Bioactive Glass Granules as Extender of Autogenous Bone Grafting in Cementless Intercalary Implant of the Canine Femur

Background and Aims: Ceramic bone graft substitutes have a potential to be used as replacement of allogeneic bone grafting and, under optimal distribution of particle size, they may even provide mechanical support. The current study examined the efficacy of bioactive glass granules as an extender of autogenous bone grafting in a segmental bone replacement model of the canine femur. Material and Method: A 16 mm long segment of the femur shaft was bilaterally replaced with an intercalary titanium implant in eight animals. The implant had cementless grooved proximal and distal stems.

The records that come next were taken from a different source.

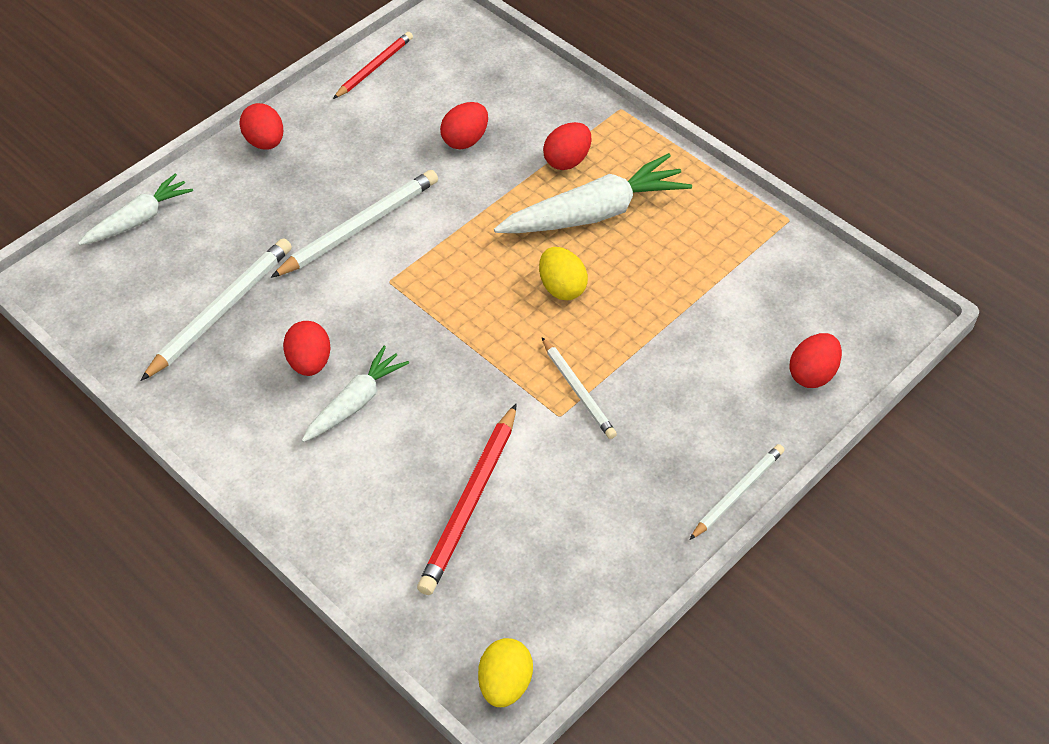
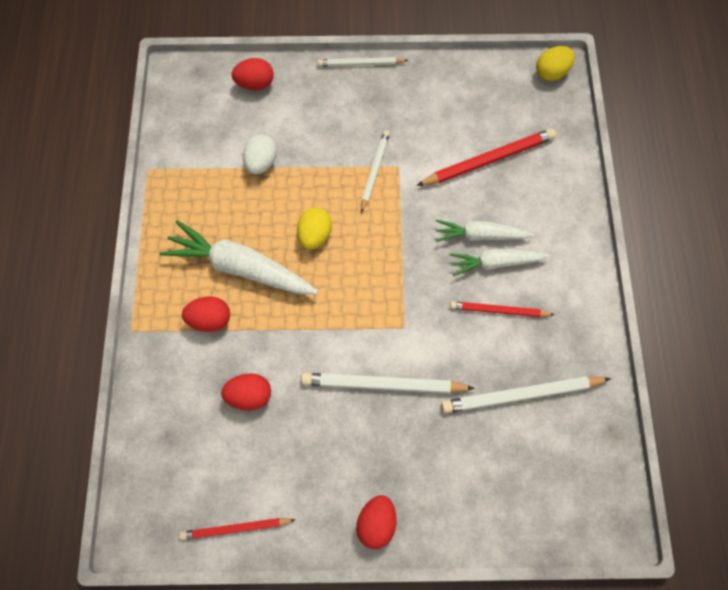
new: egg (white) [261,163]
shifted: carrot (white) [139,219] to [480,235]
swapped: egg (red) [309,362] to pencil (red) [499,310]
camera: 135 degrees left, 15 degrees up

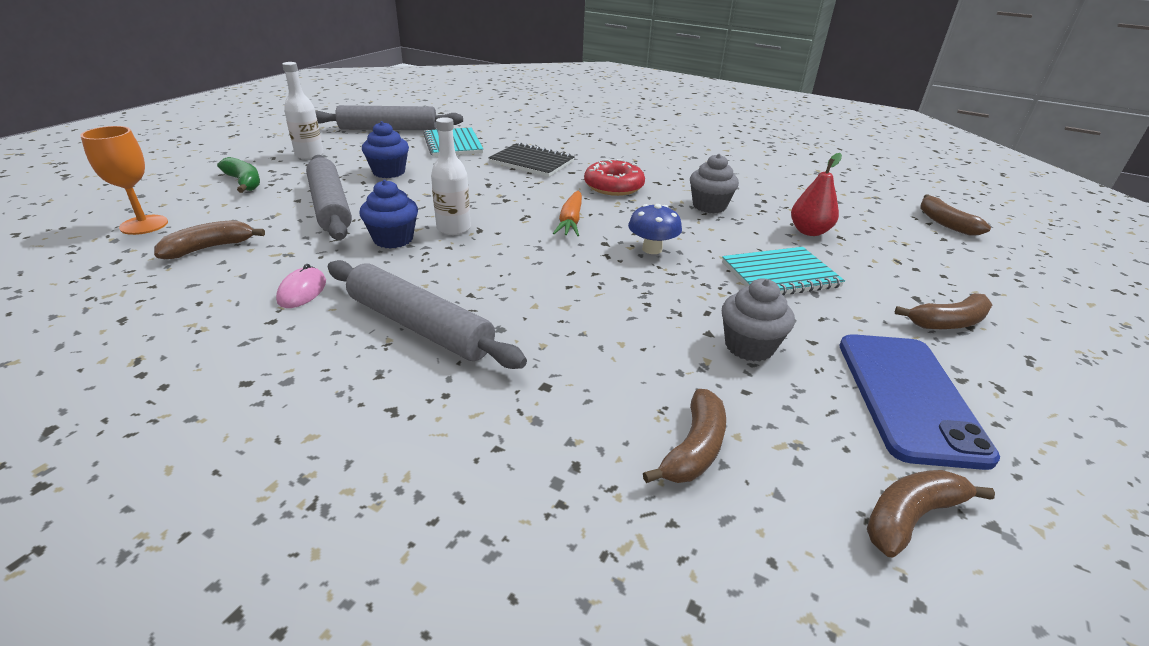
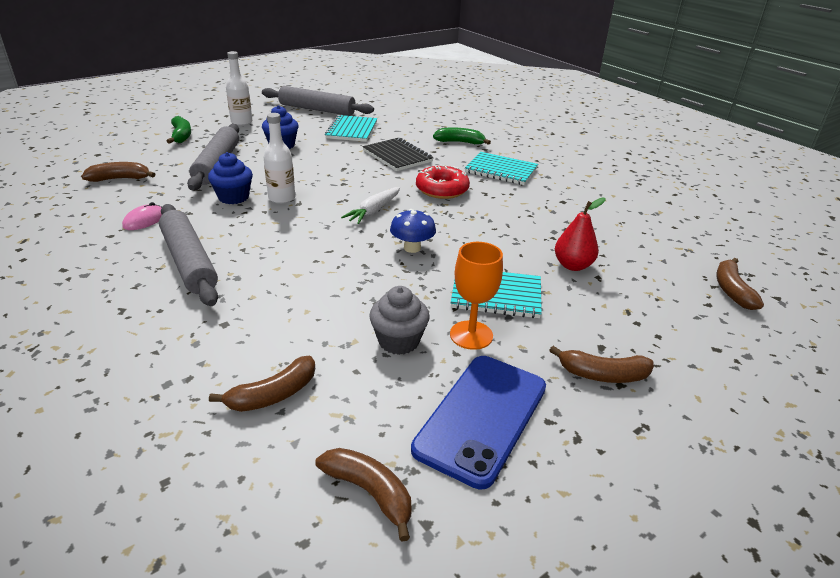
gone: cupcake (grey) [709,206]
new: banana (green) [460,142]; notebook (turquoise) [501,170]
shifted: goblet (orange) [144,225] to [471,335]
repainted: carrot (orange) [570,221] to carrot (white) [374,211]
rotated: banana (brown) [910,516] = [370,492] 45 degrees clockwise
camera: 25 degrees right, 0 degrees up

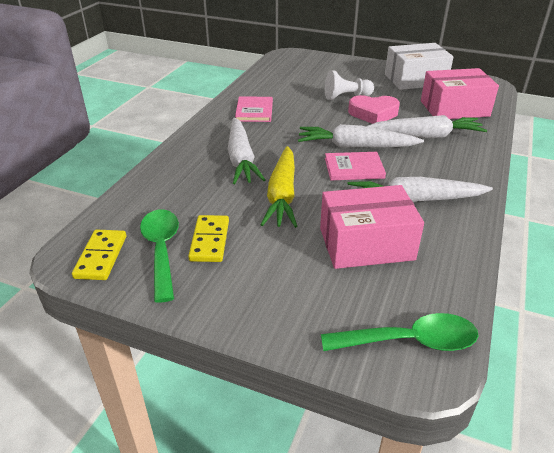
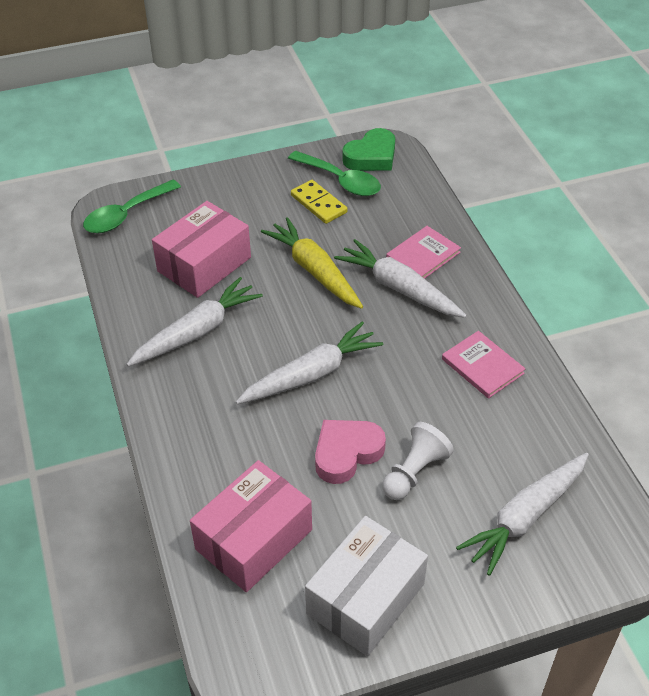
shifted: book (pink) [354,168] to [423,255]; carrot (white) [425,136] to [525,517]
swapped: domino (yellow) [101,257] to heart (green) [371,156]
camera: 140 degrees right, 10 degrees up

In one leg, the peri-implant space was packed with composite graft consisting of a mixture of bioactive glass granules and autogenous bone graft in proportion of 50:50. In the opposite leg, the peri-implant space was treated with autogenous bone graft alone. After surgery, unlimited functional loading was allowed. The outcome was evaluated at three months. Results: Eight out of sixteen autografted implants and seven out of sixteen composite-grafted implants were radiographically incorporated and clinically stable at three months. In the paired comparison, the proximal components of composite-grafted implants showed lower maximum load under torsional testing (p=0.068), less new bone in the longitudinal grooves of the stems (p=0.036) and lower affinity of new bone to implant surface (p=0.046). The distal components of the two sides showed a similar trend for less new bone in the grooves and lower bone affinity of new bone in the distal composite-grafted components. Conclusions: The current study suggests that supplementation of periprosthetic bone graft with bioactive ceramic particles may not help to promote healing of cementless implants under high dynamic loading conditions.

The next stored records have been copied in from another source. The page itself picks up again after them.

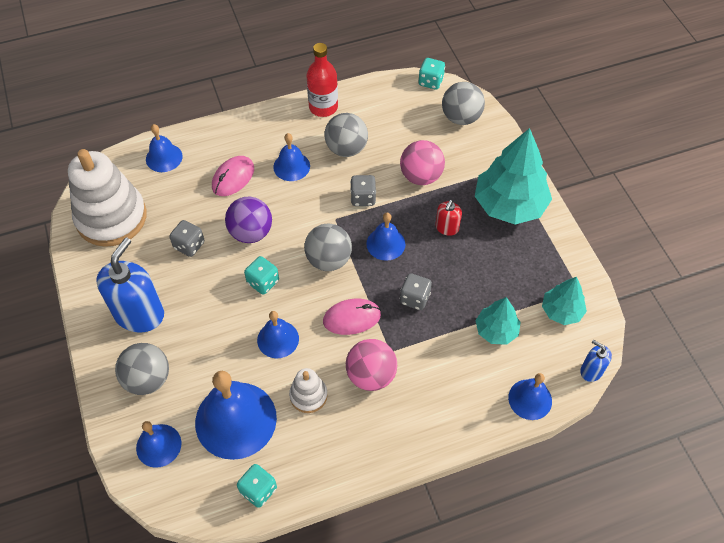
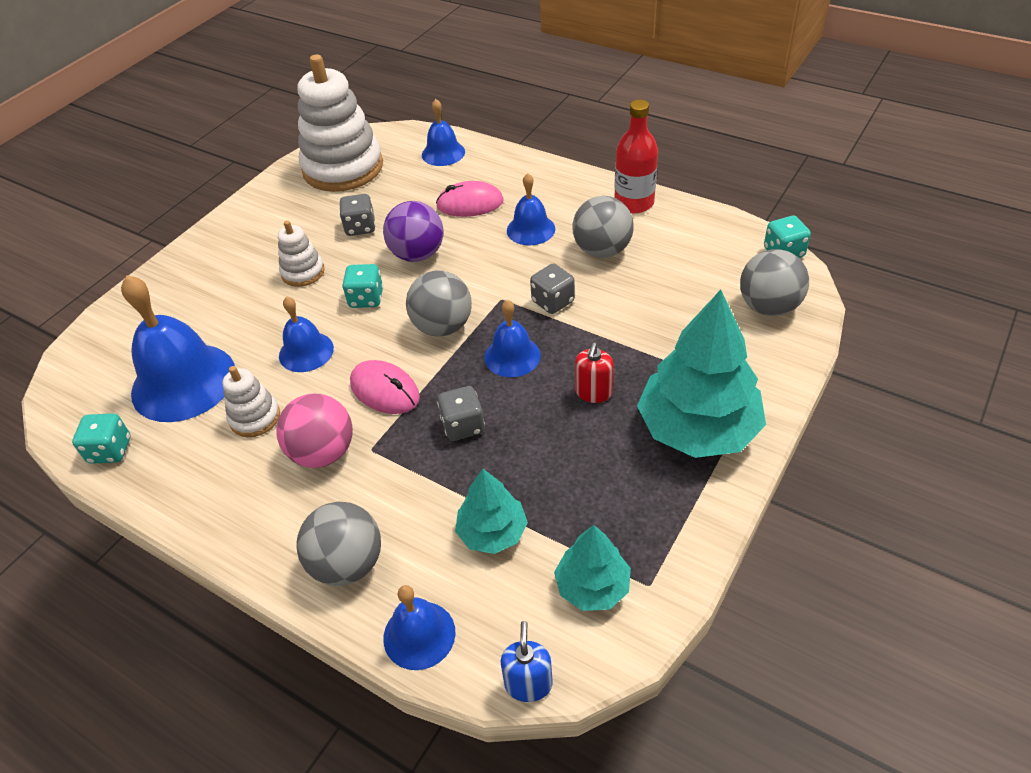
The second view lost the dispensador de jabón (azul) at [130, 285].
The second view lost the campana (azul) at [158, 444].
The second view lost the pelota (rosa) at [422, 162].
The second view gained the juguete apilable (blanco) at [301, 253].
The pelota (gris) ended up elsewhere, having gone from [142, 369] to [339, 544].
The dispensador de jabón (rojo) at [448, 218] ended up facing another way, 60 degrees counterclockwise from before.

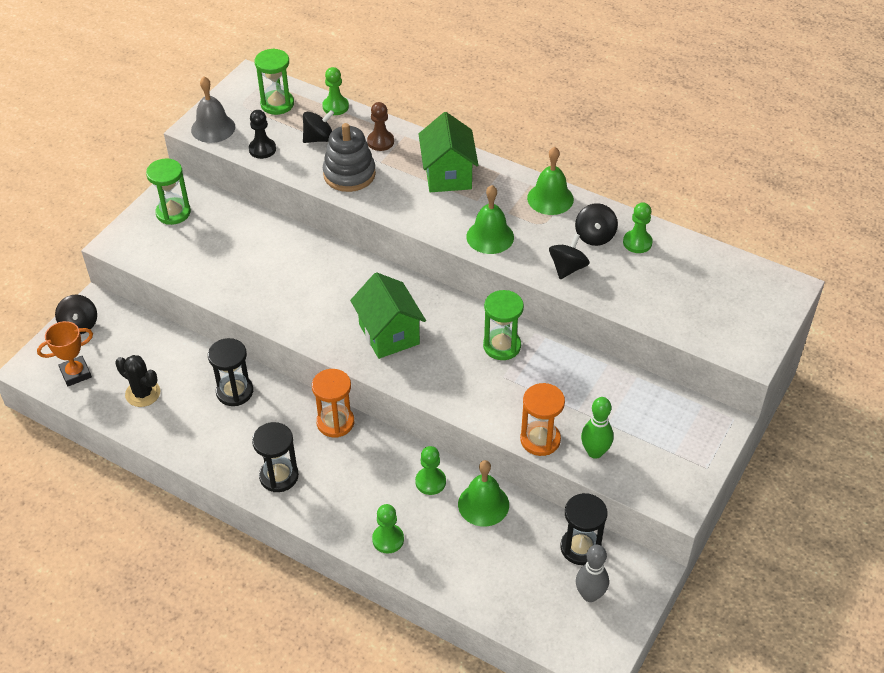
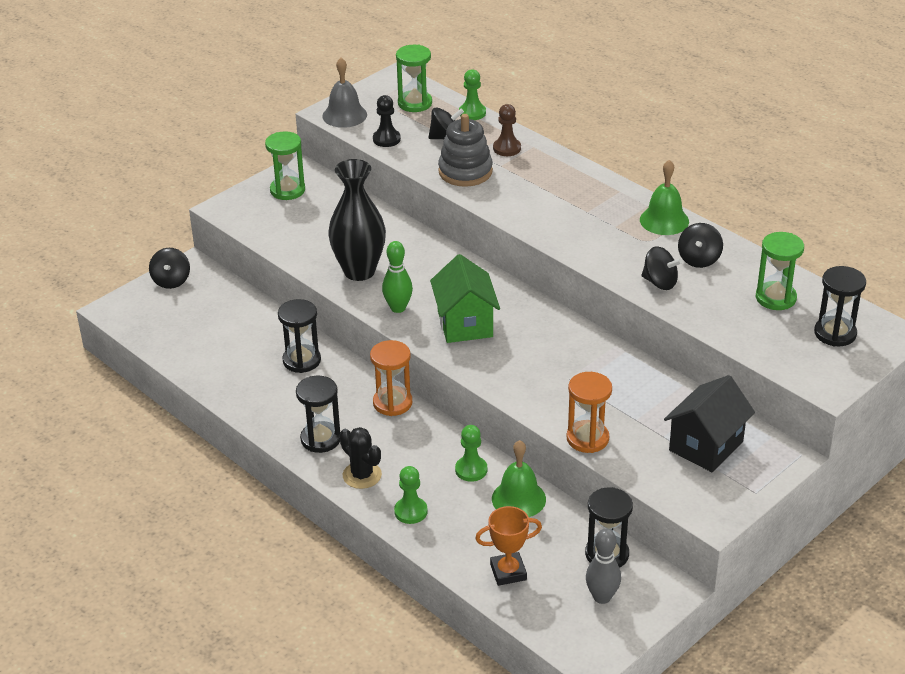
The second view lost the casa (verde) at [448, 152].
The second view lost the campana (verde) at [490, 219].
The second view lost the peón (verde) at [638, 227].
The second view gained the florero (negro) at [357, 220].
The second view gained the casa (negro) at [709, 423].
The second view gained the reloj de arena (negro) at [840, 306].
The trofeo (naranja) ended up elsewhere, having gone from [65, 353] to [508, 546].
The cactus (negro) ended up elsewhere, having gone from [137, 381] to [360, 458].
The reloj de arena (verde) ended up elsewhere, having gone from [503, 325] to [780, 271].
The bolo (verde) ended up elsewhere, having gone from [597, 428] to [397, 277].
The peonza (negro) at [569, 256] ended up facing another way, 75 degrees clockwise from before.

Bioceramic inlays do not improve mechanical incorporation of grit-blasted titanium stems in the proximal sheep femur

The aim of the present study was to determine, if bioactive glass (BG) surface inlays improve osseointegration of titanium implants in the proximal femur of adult sheep. In simulation of uncemented primary stems (nine animals), only the proximal part of the implants was grit-blasted and three surface slots of the grit-blasted region were filled with sintered BG microspheres. Primary stems were implanted using press-fit technique. In revision stem simulation (eight animals), grit-blasting was extended over the whole implant and seven perforating holes of the stem were filled by sintered BG granules. Revision stems were implanted with a mixture of autogenous bone graft and BG granules. Comparison with solid partially or fully grit-blasted control stems implanted in the contralateral femurs was performed in the primary and revision stem experiments at 12 and 25 weeks, respectively. Implant incorporation was evaluated by torsional failure testing and histomorphometry. Only one-third of the primary stems anchored mechanically to bone. The revision stems incorporated better and the BG inlays of the revision stems showed ingrowth of new bone. However, there were no significant differences in the torsional failure loads between the stems with BG inlays and the control stems. In conclusion, surface BG inlays gave no measurable advantage in mechanical incorporation of grit-blasted titanium implants. Overall, the proximal sheep femur, characterized by minimal amount of cancellous bone and the presence of adipocytic bone marrow, seemed to present compromised bone healing conditions.